▶ [WHAT THE TASK ASKS]
Your answer must match the records word for word and contain no pictures.

Extracted data entries
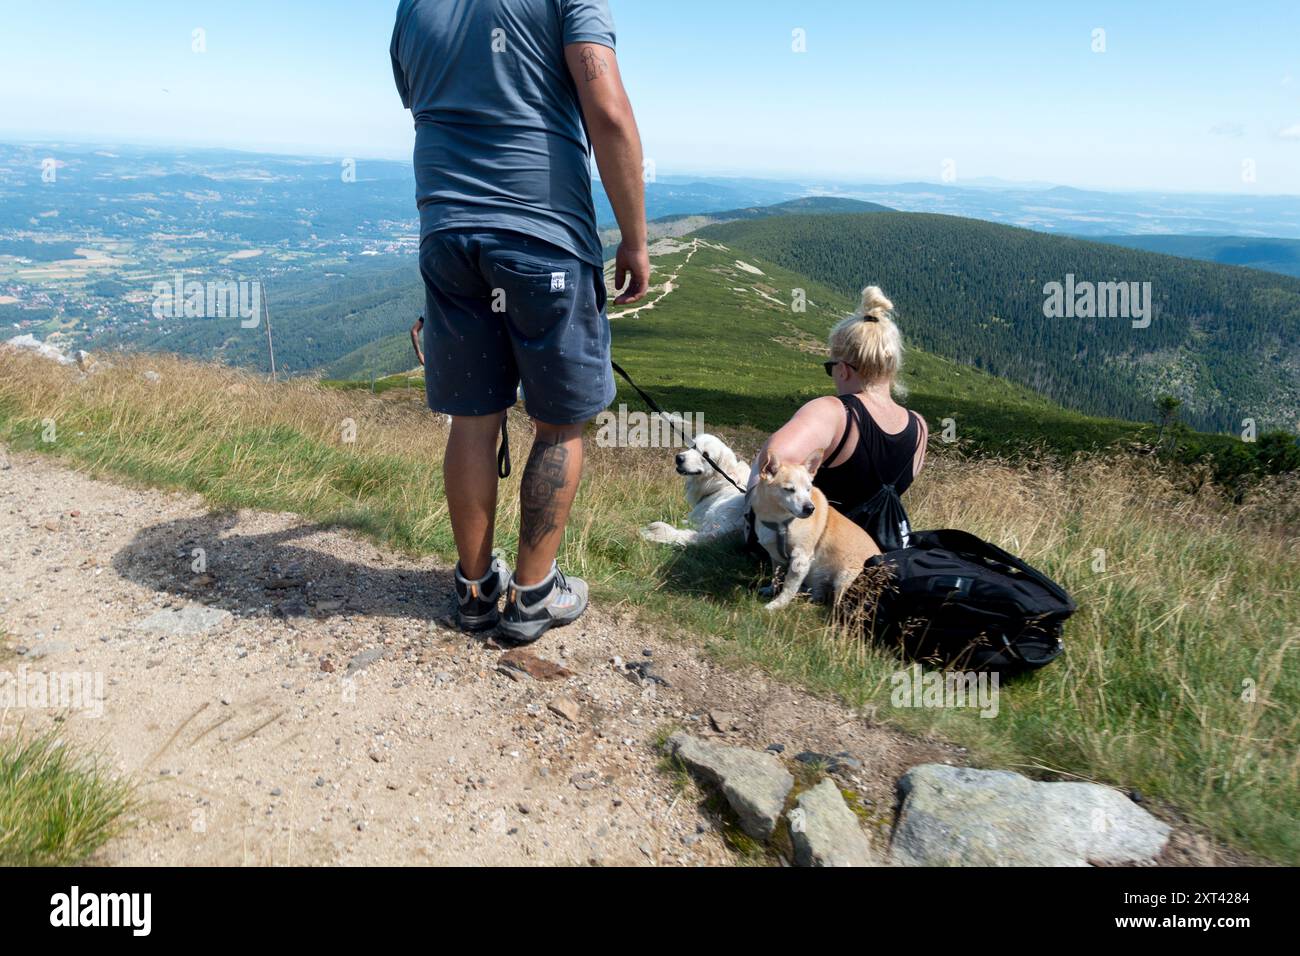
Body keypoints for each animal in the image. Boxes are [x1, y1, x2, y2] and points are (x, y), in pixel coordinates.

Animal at [748, 450, 878, 613]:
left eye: (808, 489)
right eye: (789, 490)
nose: (810, 508)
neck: (779, 521)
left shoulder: (800, 560)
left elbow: (788, 587)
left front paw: (778, 604)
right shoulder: (776, 557)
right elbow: (776, 576)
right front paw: (772, 590)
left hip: (845, 578)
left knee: (837, 604)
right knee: (819, 595)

▶ [RESULT OF THIS EXERCISE]
Body keypoints for each animal in the image. Boxes are [x1, y1, x2, y2] and points are (x, y), in pixel coordinates.

Animal at [748, 450, 878, 613]:
left eye: (808, 489)
right eye: (789, 490)
nose: (810, 508)
neck: (779, 521)
left shoulder: (800, 560)
left elbow: (788, 587)
left front paw: (778, 604)
right shoulder: (776, 557)
right elbow: (776, 576)
right front paw: (772, 590)
left hip: (845, 578)
left knee: (837, 604)
right knee: (819, 595)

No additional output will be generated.